[Exercise description]
Convert the lines of all the records into a JSON list of strings, with one string per line and blank lines omitted.

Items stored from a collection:

....................

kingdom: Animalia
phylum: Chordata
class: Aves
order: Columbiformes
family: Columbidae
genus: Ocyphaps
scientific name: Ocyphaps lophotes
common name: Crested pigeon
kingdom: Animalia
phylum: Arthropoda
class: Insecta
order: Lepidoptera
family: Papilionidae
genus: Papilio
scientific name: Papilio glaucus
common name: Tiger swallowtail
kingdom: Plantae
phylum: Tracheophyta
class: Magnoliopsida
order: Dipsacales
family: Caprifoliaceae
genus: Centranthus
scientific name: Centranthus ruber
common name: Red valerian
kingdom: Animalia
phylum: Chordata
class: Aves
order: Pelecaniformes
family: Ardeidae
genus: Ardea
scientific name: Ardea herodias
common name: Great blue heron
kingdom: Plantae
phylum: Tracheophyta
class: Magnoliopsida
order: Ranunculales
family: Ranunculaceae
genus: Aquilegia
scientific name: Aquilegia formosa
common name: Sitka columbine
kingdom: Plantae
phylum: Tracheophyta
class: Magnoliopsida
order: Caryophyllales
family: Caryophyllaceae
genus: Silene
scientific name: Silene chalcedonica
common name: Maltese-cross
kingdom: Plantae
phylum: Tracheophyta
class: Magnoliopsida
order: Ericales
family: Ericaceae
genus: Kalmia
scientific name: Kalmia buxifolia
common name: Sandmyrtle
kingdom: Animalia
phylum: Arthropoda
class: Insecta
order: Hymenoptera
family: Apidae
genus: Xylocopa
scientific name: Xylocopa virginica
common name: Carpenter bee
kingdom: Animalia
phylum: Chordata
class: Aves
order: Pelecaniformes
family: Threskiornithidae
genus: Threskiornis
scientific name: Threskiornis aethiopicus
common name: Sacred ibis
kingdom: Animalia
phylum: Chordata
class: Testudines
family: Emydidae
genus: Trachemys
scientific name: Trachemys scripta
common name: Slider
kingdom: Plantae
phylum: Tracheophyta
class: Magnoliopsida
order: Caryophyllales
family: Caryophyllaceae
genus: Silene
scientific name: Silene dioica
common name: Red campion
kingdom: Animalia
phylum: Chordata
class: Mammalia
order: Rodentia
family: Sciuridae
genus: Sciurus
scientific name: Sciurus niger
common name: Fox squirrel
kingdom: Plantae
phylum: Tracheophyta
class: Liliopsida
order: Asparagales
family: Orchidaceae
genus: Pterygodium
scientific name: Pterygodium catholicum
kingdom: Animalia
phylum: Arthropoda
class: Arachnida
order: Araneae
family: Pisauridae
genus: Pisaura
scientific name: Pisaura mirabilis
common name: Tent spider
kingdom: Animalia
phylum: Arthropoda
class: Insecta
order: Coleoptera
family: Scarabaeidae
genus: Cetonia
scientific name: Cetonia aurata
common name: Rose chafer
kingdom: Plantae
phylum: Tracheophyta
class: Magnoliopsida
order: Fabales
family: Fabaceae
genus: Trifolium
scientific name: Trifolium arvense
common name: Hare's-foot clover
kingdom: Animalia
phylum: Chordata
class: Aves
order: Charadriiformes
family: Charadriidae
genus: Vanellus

....................

[Answer to the problem]
[
  "kingdom: Animalia",
  "phylum: Chordata",
  "class: Aves",
  "order: Columbiformes",
  "family: Columbidae",
  "genus: Ocyphaps",
  "scientific name: Ocyphaps lophotes",
  "common name: Crested pigeon",
  "kingdom: Animalia",
  "phylum: Arthropoda",
  "class: Insecta",
  "order: Lepidoptera",
  "family: Papilionidae",
  "genus: Papilio",
  "scientific name: Papilio glaucus",
  "common name: Tiger swallowtail",
  "kingdom: Plantae",
  "phylum: Tracheophyta",
  "class: Magnoliopsida",
  "order: Dipsacales",
  "family: Caprifoliaceae",
  "genus: Centranthus",
  "scientific name: Centranthus ruber",
  "common name: Red valerian",
  "kingdom: Animalia",
  "phylum: Chordata",
  "class: Aves",
  "order: Pelecaniformes",
  "family: Ardeidae",
  "genus: Ardea",
  "scientific name: Ardea herodias",
  "common name: Great blue heron",
  "kingdom: Plantae",
  "phylum: Tracheophyta",
  "class: Magnoliopsida",
  "order: Ranunculales",
  "family: Ranunculaceae",
  "genus: Aquilegia",
  "scientific name: Aquilegia formosa",
  "common name: Sitka columbine",
  "kingdom: Plantae",
  "phylum: Tracheophyta",
  "class: Magnoliopsida",
  "order: Caryophyllales",
  "family: Caryophyllaceae",
  "genus: Silene",
  "scientific name: Silene chalcedonica",
  "common name: Maltese-cross",
  "kingdom: Plantae",
  "phylum: Tracheophyta",
  "class: Magnoliopsida",
  "order: Ericales",
  "family: Ericaceae",
  "genus: Kalmia",
  "scientific name: Kalmia buxifolia",
  "common name: Sandmyrtle",
  "kingdom: Animalia",
  "phylum: Arthropoda",
  "class: Insecta",
  "order: Hymenoptera",
  "family: Apidae",
  "genus: Xylocopa",
  "scientific name: Xylocopa virginica",
  "common name: Carpenter bee",
  "kingdom: Animalia",
  "phylum: Chordata",
  "class: Aves",
  "order: Pelecaniformes",
  "family: Threskiornithidae",
  "genus: Threskiornis",
  "scientific name: Threskiornis aethiopicus",
  "common name: Sacred ibis",
  "kingdom: Animalia",
  "phylum: Chordata",
  "class: Testudines",
  "family: Emydidae",
  "genus: Trachemys",
  "scientific name: Trachemys scripta",
  "common name: Slider",
  "kingdom: Plantae",
  "phylum: Tracheophyta",
  "class: Magnoliopsida",
  "order: Caryophyllales",
  "family: Caryophyllaceae",
  "genus: Silene",
  "scientific name: Silene dioica",
  "common name: Red campion",
  "kingdom: Animalia",
  "phylum: Chordata",
  "class: Mammalia",
  "order: Rodentia",
  "family: Sciuridae",
  "genus: Sciurus",
  "scientific name: Sciurus niger",
  "common name: Fox squirrel",
  "kingdom: Plantae",
  "phylum: Tracheophyta",
  "class: Liliopsida",
  "order: Asparagales",
  "family: Orchidaceae",
  "genus: Pterygodium",
  "scientific name: Pterygodium catholicum",
  "kingdom: Animalia",
  "phylum: Arthropoda",
  "class: Arachnida",
  "order: Araneae",
  "family: Pisauridae",
  "genus: Pisaura",
  "scientific name: Pisaura mirabilis",
  "common name: Tent spider",
  "kingdom: Animalia",
  "phylum: Arthropoda",
  "class: Insecta",
  "order: Coleoptera",
  "family: Scarabaeidae",
  "genus: Cetonia",
  "scientific name: Cetonia aurata",
  "common name: Rose chafer",
  "kingdom: Plantae",
  "phylum: Tracheophyta",
  "class: Magnoliopsida",
  "order: Fabales",
  "family: Fabaceae",
  "genus: Trifolium",
  "scientific name: Trifolium arvense",
  "common name: Hare's-foot clover",
  "kingdom: Animalia",
  "phylum: Chordata",
  "class: Aves",
  "order: Charadriiformes",
  "family: Charadriidae",
  "genus: Vanellus"
]